# Description of the task
In the following listing, find the lines containing "letters" and report them.

# Exercise data
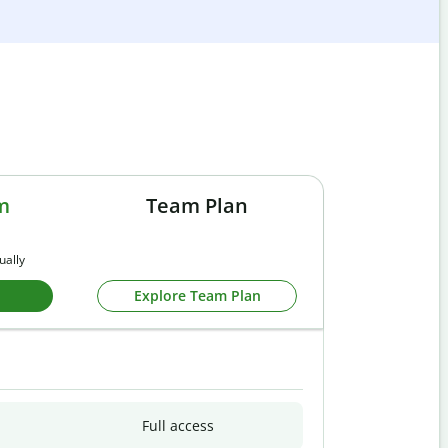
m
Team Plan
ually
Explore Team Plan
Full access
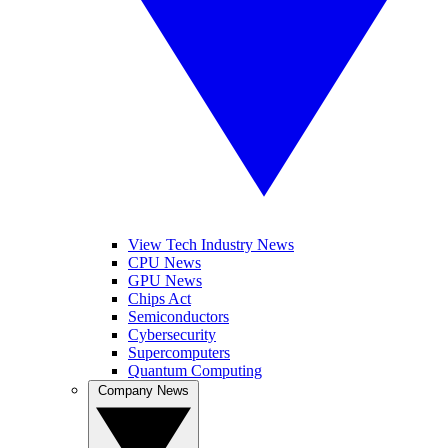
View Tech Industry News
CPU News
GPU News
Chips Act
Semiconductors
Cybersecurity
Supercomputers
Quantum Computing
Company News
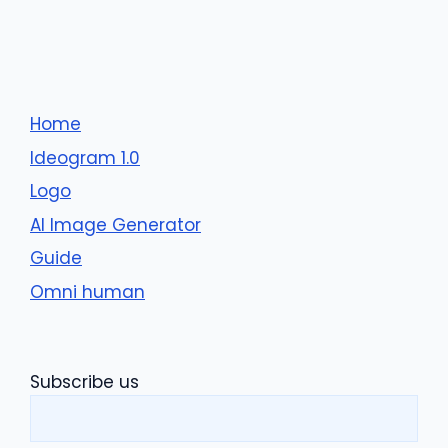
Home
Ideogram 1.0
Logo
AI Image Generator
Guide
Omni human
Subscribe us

--

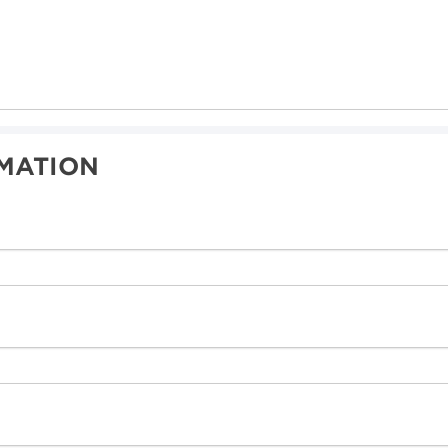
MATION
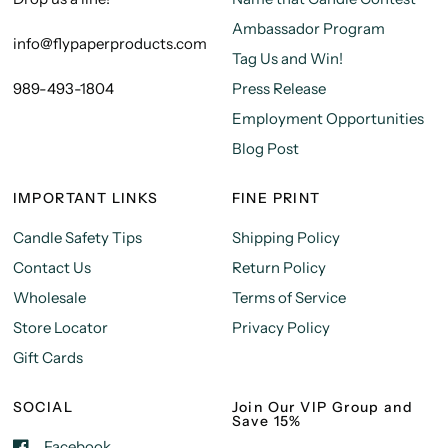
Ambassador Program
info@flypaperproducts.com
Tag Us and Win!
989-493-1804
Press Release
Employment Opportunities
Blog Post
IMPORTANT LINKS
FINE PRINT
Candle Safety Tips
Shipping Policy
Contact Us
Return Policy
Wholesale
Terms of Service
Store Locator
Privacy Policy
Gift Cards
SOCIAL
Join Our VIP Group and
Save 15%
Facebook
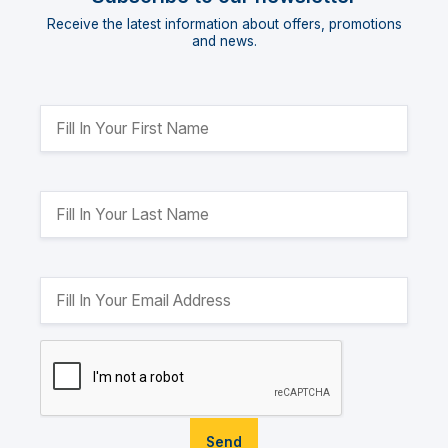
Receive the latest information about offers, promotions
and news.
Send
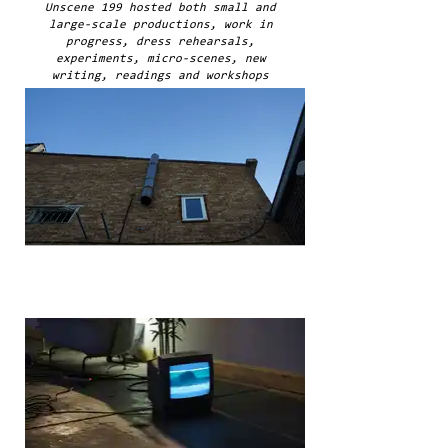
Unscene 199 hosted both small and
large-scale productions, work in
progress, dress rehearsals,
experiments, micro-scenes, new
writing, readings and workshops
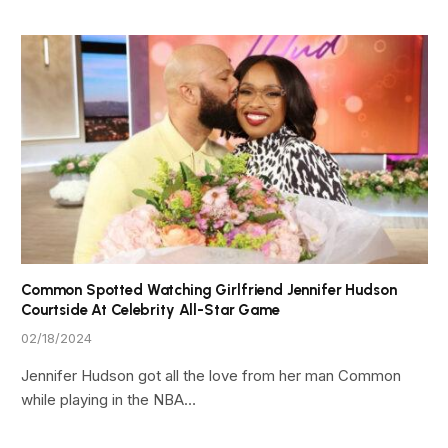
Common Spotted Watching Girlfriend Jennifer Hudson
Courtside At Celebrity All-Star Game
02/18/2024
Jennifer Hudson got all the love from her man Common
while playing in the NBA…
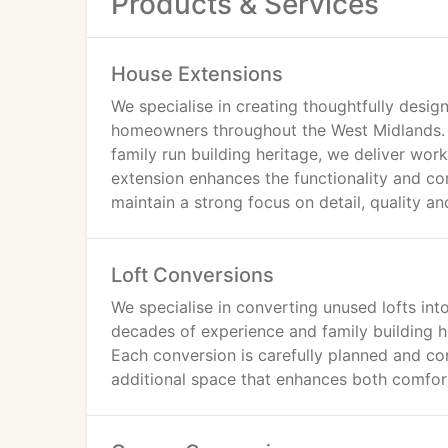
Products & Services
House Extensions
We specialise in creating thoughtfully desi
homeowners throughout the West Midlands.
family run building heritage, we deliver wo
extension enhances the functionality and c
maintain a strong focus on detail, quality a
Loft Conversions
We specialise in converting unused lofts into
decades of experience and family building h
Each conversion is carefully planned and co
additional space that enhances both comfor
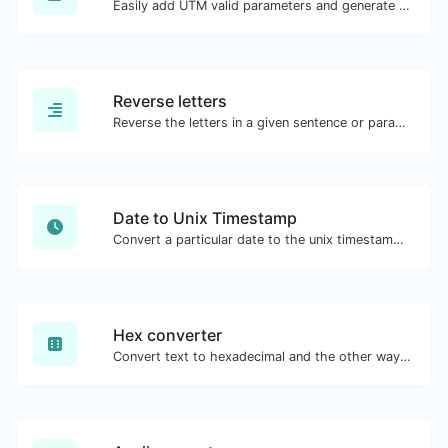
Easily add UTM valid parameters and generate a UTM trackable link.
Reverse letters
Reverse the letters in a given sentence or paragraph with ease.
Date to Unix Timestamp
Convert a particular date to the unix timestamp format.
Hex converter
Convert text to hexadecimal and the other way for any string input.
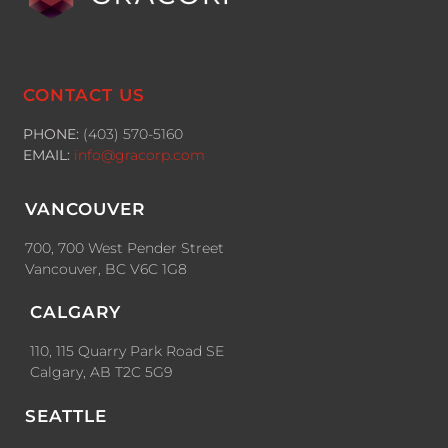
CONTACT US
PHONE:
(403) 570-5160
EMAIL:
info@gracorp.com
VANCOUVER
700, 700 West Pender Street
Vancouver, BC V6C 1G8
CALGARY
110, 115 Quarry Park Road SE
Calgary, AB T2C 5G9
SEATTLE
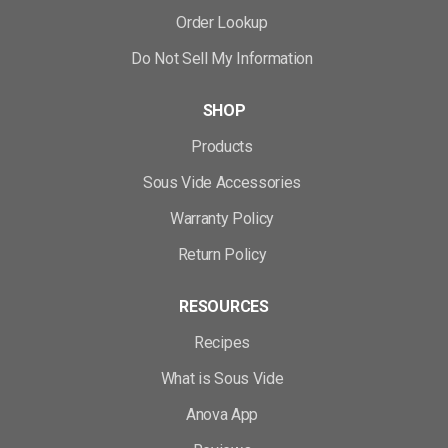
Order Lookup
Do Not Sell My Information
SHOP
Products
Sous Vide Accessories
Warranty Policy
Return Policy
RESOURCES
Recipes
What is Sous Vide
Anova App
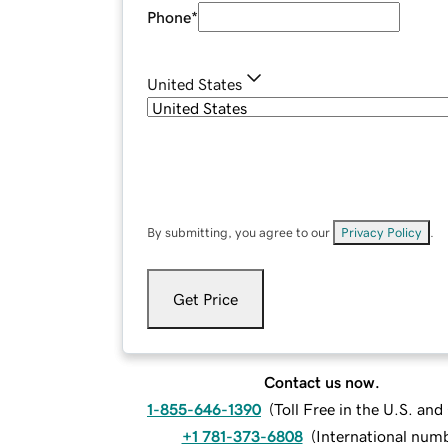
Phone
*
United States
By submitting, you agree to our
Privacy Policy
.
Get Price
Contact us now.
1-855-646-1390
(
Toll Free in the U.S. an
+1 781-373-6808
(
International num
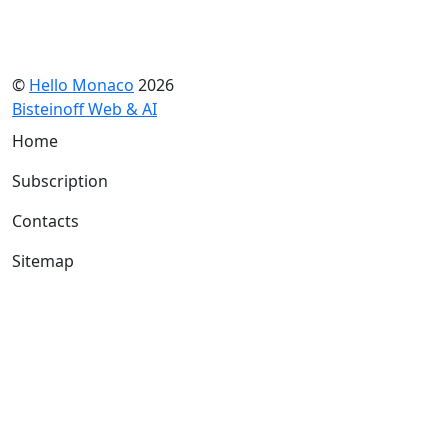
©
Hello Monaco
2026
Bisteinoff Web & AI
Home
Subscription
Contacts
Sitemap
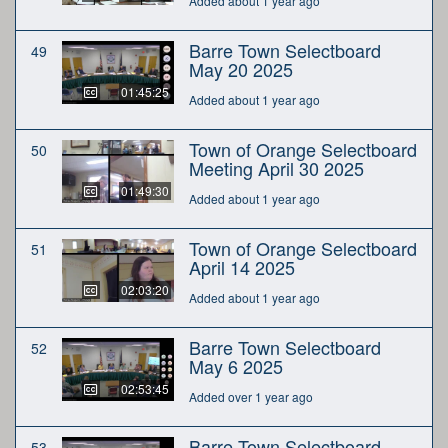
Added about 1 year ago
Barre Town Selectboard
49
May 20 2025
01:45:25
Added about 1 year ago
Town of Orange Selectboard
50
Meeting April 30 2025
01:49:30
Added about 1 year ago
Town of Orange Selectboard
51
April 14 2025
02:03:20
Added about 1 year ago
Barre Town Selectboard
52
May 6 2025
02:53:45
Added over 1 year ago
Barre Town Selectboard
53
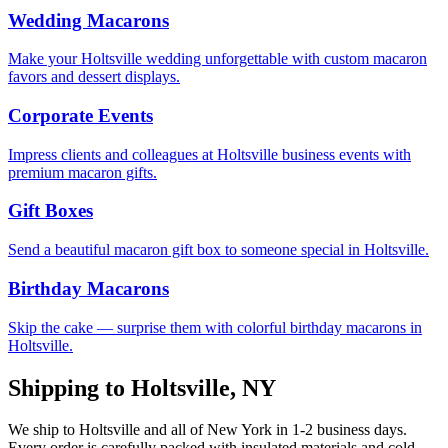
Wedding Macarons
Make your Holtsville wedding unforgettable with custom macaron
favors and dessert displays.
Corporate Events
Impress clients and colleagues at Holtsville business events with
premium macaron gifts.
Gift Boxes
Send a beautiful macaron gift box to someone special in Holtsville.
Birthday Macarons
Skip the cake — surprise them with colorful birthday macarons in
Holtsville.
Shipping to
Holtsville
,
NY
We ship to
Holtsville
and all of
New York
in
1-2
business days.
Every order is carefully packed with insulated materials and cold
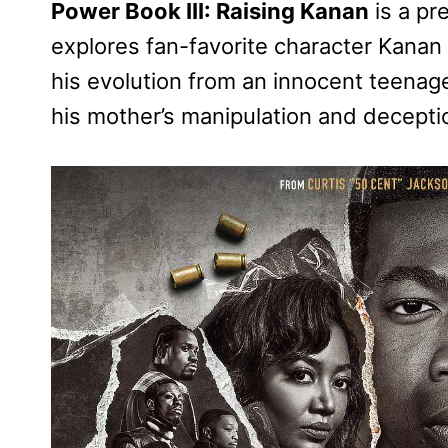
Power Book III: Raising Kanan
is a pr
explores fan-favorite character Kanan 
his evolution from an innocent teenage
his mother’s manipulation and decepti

--

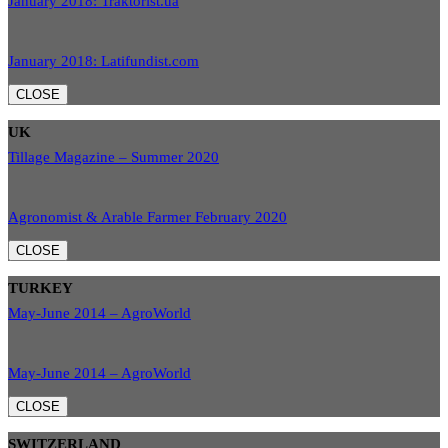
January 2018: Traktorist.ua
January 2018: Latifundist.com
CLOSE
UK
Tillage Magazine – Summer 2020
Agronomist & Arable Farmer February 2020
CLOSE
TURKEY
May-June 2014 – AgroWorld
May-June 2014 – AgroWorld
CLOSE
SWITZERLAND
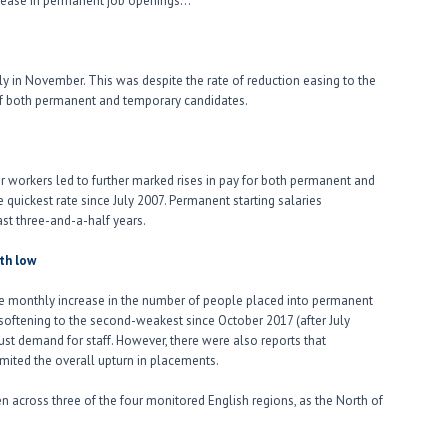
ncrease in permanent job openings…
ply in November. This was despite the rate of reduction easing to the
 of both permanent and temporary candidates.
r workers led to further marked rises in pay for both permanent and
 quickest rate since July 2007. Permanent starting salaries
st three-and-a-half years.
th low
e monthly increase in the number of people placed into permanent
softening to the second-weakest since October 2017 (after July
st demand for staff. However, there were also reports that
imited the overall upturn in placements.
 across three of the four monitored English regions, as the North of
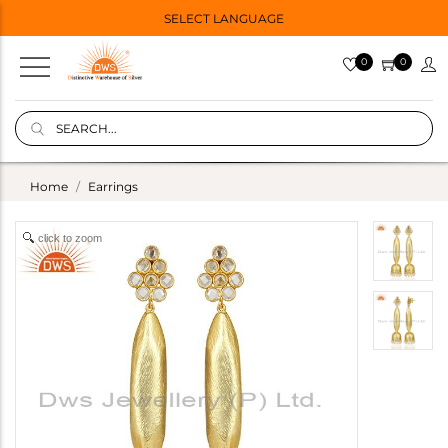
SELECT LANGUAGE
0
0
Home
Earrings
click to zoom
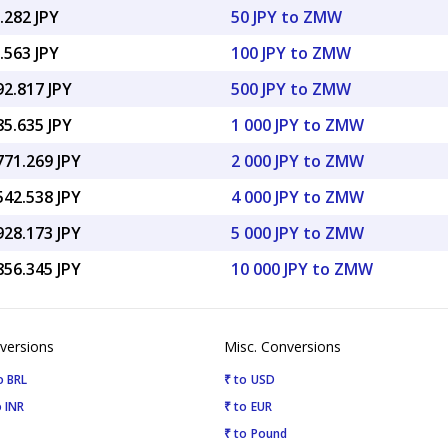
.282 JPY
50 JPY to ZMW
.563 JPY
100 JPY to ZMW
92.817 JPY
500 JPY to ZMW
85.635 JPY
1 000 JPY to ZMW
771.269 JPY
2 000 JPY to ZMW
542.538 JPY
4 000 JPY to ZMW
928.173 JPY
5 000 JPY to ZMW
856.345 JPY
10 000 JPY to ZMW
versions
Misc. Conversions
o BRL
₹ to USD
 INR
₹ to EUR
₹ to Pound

# Task solution
Reverse letters
Reverse the letters in a given sentence or paragraph with ease.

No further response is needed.